London (AFP) - British boxer Amir Khan insists he doesn't regret agreeing to fight in Saudi Arabia despite concerns over human rights in the country.
Khan is due to face India's Neeraj Goyat at King Abdullah Sports City in Jeddah on July 12.
Amnesty International have described the Saudi human rights record as "abysmal", adding that the nation is in the "grip of a sweeping crackdown against critics of the government", and implored Khan to travel there with his "eyes firmly open".
Less than three months after he was stopped in six rounds by Terence Crawford, Bolton-born Khan is reportedly being paid £7 million to headline a team event between fighters representing Pakistan and India.

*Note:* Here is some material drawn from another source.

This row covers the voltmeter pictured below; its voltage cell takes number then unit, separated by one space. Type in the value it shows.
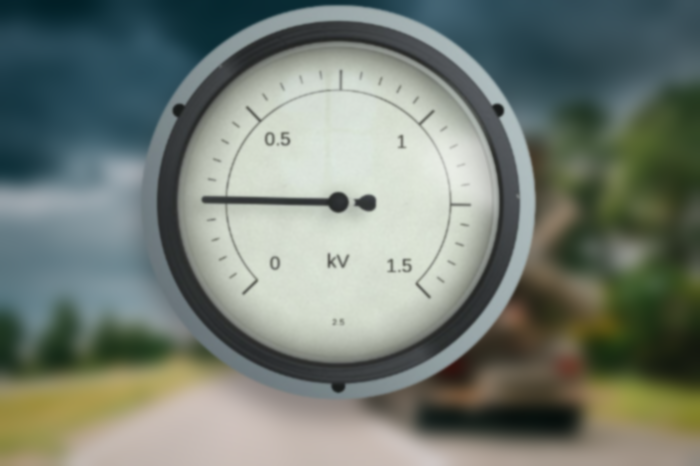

The former unified world welterweight champion is a Muslim and has embarked on pilgrimages to Saudi Arabia on a number of occasions, offering him his own perspective on the country.
"When I was there last, it had all changed. I started seeing women not wearing head scarves. Women were out driving," Khan told reporters in London on Thursday.
"They had a huge concert where everyone was dancing and enjoying themselves. I'd never seen that side of Saudi Arabia before.
"Maybe now they are changing to make it that new place where people can enjoy themselves and it's fair for women. I think they're trying to change now."
Khan's pay for the fight is £3 million more than he earned against Crawford and he conceded that was a major consideration in his decision.
"They are throwing a lot of money on to the table, and at the end of the day we are prizefighters. For me, I would be stupid to not take this opportunity," he said.
"I didn't get involved in the negotiation side. If they told me to fight on the moon. I'm one of those who will fight wherever.
"The offer came on to the desk and we took a look at it. It makes sense for me, especially because I want a quick turnaround between fights.
"The prime minister of Pakistan will be attending which is huge. It would be amazing if we can get the Prime Minister of England as well. I'm a British Pakistani and it's great to have that backing from Pakistan."